Convert every line of the items below into a Markdown table with the columns No. and Text, numbering the rows in order and omitting blank lines.
======== Dataset excerpts
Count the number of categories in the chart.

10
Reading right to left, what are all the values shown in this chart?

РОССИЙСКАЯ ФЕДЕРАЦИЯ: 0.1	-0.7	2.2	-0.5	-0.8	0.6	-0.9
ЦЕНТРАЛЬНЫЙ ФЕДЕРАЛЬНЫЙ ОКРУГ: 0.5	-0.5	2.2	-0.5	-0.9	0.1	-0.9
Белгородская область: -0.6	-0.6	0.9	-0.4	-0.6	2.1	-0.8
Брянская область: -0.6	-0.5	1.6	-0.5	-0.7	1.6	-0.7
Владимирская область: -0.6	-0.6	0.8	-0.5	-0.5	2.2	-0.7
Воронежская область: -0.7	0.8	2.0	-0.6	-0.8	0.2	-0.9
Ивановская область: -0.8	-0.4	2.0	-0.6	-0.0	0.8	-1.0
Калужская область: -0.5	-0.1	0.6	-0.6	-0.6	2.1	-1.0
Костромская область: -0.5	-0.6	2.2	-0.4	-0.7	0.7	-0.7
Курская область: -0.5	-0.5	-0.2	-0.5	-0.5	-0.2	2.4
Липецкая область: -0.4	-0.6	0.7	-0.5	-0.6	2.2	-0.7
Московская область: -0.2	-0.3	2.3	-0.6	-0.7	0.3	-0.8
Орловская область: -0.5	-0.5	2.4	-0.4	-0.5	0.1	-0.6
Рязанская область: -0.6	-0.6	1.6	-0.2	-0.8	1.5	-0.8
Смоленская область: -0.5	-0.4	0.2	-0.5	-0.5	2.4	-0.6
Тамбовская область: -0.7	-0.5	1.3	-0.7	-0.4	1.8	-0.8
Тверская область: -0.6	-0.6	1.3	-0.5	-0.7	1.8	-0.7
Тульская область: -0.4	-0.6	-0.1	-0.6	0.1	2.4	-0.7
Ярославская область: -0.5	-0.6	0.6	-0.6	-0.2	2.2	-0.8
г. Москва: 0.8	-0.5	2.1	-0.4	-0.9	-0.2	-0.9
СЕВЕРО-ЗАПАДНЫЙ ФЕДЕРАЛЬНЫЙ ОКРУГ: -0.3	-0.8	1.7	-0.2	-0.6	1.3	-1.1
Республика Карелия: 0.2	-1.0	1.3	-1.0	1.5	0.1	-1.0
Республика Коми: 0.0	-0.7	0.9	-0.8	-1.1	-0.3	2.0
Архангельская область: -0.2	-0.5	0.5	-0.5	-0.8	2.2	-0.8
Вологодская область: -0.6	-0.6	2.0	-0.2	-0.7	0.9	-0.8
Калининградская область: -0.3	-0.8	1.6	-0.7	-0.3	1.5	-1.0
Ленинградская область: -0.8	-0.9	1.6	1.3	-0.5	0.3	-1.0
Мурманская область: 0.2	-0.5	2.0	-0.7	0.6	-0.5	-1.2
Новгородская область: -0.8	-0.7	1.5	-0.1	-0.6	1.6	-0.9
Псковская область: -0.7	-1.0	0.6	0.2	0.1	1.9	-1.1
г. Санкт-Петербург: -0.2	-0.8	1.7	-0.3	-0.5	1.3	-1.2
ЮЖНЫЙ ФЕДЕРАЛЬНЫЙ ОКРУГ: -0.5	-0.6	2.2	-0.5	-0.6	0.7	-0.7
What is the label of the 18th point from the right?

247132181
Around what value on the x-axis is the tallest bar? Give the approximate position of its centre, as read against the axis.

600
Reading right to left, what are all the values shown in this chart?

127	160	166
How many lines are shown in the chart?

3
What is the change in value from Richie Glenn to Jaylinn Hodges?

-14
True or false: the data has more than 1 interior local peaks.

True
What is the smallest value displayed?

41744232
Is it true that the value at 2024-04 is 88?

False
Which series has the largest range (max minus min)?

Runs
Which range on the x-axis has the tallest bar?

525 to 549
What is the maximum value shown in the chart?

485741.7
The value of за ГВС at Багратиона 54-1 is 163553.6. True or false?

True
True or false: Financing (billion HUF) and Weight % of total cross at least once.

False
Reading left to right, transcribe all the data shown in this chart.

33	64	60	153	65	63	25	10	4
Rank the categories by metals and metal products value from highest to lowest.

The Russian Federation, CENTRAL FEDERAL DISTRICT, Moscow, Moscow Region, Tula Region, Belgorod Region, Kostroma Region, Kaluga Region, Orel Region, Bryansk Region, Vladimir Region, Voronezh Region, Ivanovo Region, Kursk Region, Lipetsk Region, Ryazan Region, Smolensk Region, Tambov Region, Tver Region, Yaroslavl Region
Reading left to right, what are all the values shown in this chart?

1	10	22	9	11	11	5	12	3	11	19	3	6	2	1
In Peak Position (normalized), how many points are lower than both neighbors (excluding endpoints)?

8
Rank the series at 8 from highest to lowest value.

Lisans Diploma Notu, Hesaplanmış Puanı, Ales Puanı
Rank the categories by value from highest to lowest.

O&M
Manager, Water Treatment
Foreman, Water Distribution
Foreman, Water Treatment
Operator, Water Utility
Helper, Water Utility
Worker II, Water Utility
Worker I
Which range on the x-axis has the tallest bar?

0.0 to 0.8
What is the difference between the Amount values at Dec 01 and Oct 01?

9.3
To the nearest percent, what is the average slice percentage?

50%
================
Task response ::
| No. | Text |
|---|---|
| 1 | Count the number of categories in the chart. |
| 2 | 10 |
| 3 | Reading right to left, what are all the values shown in this chart? |
| 4 | РОССИЙСКАЯ ФЕДЕРАЦИЯ: 0.1	-0.7	2.2	-0.5	-0.8	0.6	-0.9 |
| 5 | ЦЕНТРАЛЬНЫЙ ФЕДЕРАЛЬНЫЙ ОКРУГ: 0.5	-0.5	2.2	-0.5	-0.9	0.1	-0.9 |
| 6 | Белгородская область: -0.6	-0.6	0.9	-0.4	-0.6	2.1	-0.8 |
| 7 | Брянская область: -0.6	-0.5	1.6	-0.5	-0.7	1.6	-0.7 |
| 8 | Владимирская область: -0.6	-0.6	0.8	-0.5	-0.5	2.2	-0.7 |
| 9 | Воронежская область: -0.7	0.8	2.0	-0.6	-0.8	0.2	-0.9 |
| 10 | Ивановская область: -0.8	-0.4	2.0	-0.6	-0.0	0.8	-1.0 |
| 11 | Калужская область: -0.5	-0.1	0.6	-0.6	-0.6	2.1	-1.0 |
| 12 | Костромская область: -0.5	-0.6	2.2	-0.4	-0.7	0.7	-0.7 |
| 13 | Курская область: -0.5	-0.5	-0.2	-0.5	-0.5	-0.2	2.4 |
| 14 | Липецкая область: -0.4	-0.6	0.7	-0.5	-0.6	2.2	-0.7 |
| 15 | Московская область: -0.2	-0.3	2.3	-0.6	-0.7	0.3	-0.8 |
| 16 | Орловская область: -0.5	-0.5	2.4	-0.4	-0.5	0.1	-0.6 |
| 17 | Рязанская область: -0.6	-0.6	1.6	-0.2	-0.8	1.5	-0.8 |
| 18 | Смоленская область: -0.5	-0.4	0.2	-0.5	-0.5	2.4	-0.6 |
| 19 | Тамбовская область: -0.7	-0.5	1.3	-0.7	-0.4	1.8	-0.8 |
| 20 | Тверская область: -0.6	-0.6	1.3	-0.5	-0.7	1.8	-0.7 |
| 21 | Тульская область: -0.4	-0.6	-0.1	-0.6	0.1	2.4	-0.7 |
| 22 | Ярославская область: -0.5	-0.6	0.6	-0.6	-0.2	2.2	-0.8 |
| 23 | г. Москва: 0.8	-0.5	2.1	-0.4	-0.9	-0.2	-0.9 |
| 24 | СЕВЕРО-ЗАПАДНЫЙ ФЕДЕРАЛЬНЫЙ ОКРУГ: -0.3	-0.8	1.7	-0.2	-0.6	1.3	-1.1 |
| 25 | Республика Карелия: 0.2	-1.0	1.3	-1.0	1.5	0.1	-1.0 |
| 26 | Республика Коми: 0.0	-0.7	0.9	-0.8	-1.1	-0.3	2.0 |
| 27 | Архангельская область: -0.2	-0.5	0.5	-0.5	-0.8	2.2	-0.8 |
| 28 | Вологодская область: -0.6	-0.6	2.0	-0.2	-0.7	0.9	-0.8 |
| 29 | Калининградская область: -0.3	-0.8	1.6	-0.7	-0.3	1.5	-1.0 |
| 30 | Ленинградская область: -0.8	-0.9	1.6	1.3	-0.5	0.3	-1.0 |
| 31 | Мурманская область: 0.2	-0.5	2.0	-0.7	0.6	-0.5	-1.2 |
| 32 | Новгородская область: -0.8	-0.7	1.5	-0.1	-0.6	1.6	-0.9 |
| 33 | Псковская область: -0.7	-1.0	0.6	0.2	0.1	1.9	-1.1 |
| 34 | г. Санкт-Петербург: -0.2	-0.8	1.7	-0.3	-0.5	1.3	-1.2 |
| 35 | ЮЖНЫЙ ФЕДЕРАЛЬНЫЙ ОКРУГ: -0.5	-0.6	2.2	-0.5	-0.6	0.7	-0.7 |
| 36 | What is the label of the 18th point from the right? |
| 37 | 247132181 |
| 38 | Around what value on the x-axis is the tallest bar? Give the approximate position of its centre, as read against the axis. |
| 39 | 600 |
| 40 | Reading right to left, what are all the values shown in this chart? |
| 41 | 127	160	166 |
| 42 | How many lines are shown in the chart? |
| 43 | 3 |
| 44 | What is the change in value from Richie Glenn to Jaylinn Hodges? |
| 45 | -14 |
| 46 | True or false: the data has more than 1 interior local peaks. |
| 47 | True |
| 48 | What is the smallest value displayed? |
| 49 | 41744232 |
| 50 | Is it true that the value at 2024-04 is 88? |
| 51 | False |
| 52 | Which series has the largest range (max minus min)? |
| 53 | Runs |
| 54 | Which range on the x-axis has the tallest bar? |
| 55 | 525 to 549 |
| 56 | What is the maximum value shown in the chart? |
| 57 | 485741.7 |
| 58 | The value of за ГВС at Багратиона 54-1 is 163553.6. True or false? |
| 59 | True |
| 60 | True or false: Financing (billion HUF) and Weight % of total cross at least once. |
| 61 | False |
| 62 | Reading left to right, transcribe all the data shown in this chart. |
| 63 | 33	64	60	153	65	63	25	10	4 |
| 64 | Rank the categories by metals and metal products value from highest to lowest. |
| 65 | The Russian Federation, CENTRAL FEDERAL DISTRICT, Moscow, Moscow Region, Tula Region, Belgorod Region, Kostroma Region, Kaluga Region, Orel Region, Bryansk Region, Vladimir Region, Voronezh Region, Ivanovo Region, Kursk Region, Lipetsk Region, Ryazan Region, Smolensk Region, Tambov Region, Tver Region, Yaroslavl Region |
| 66 | Reading left to right, what are all the values shown in this chart? |
| 67 | 1	10	22	9	11	11	5	12	3	11	19	3	6	2	1 |
| 68 | In Peak Position (normalized), how many points are lower than both neighbors (excluding endpoints)? |
| 69 | 8 |
| 70 | Rank the series at 8 from highest to lowest value. |
| 71 | Lisans Diploma Notu, Hesaplanmış Puanı, Ales Puanı |
| 72 | Rank the categories by value from highest to lowest. |
| 73 | O&M |
| 74 | Manager, Water Treatment |
| 75 | Foreman, Water Distribution |
| 76 | Foreman, Water Treatment |
| 77 | Operator, Water Utility |
| 78 | Helper, Water Utility |
| 79 | Worker II, Water Utility |
| 80 | Worker I |
| 81 | Which range on the x-axis has the tallest bar? |
| 82 | 0.0 to 0.8 |
| 83 | What is the difference between the Amount values at Dec 01 and Oct 01? |
| 84 | 9.3 |
| 85 | To the nearest percent, what is the average slice percentage? |
| 86 | 50% |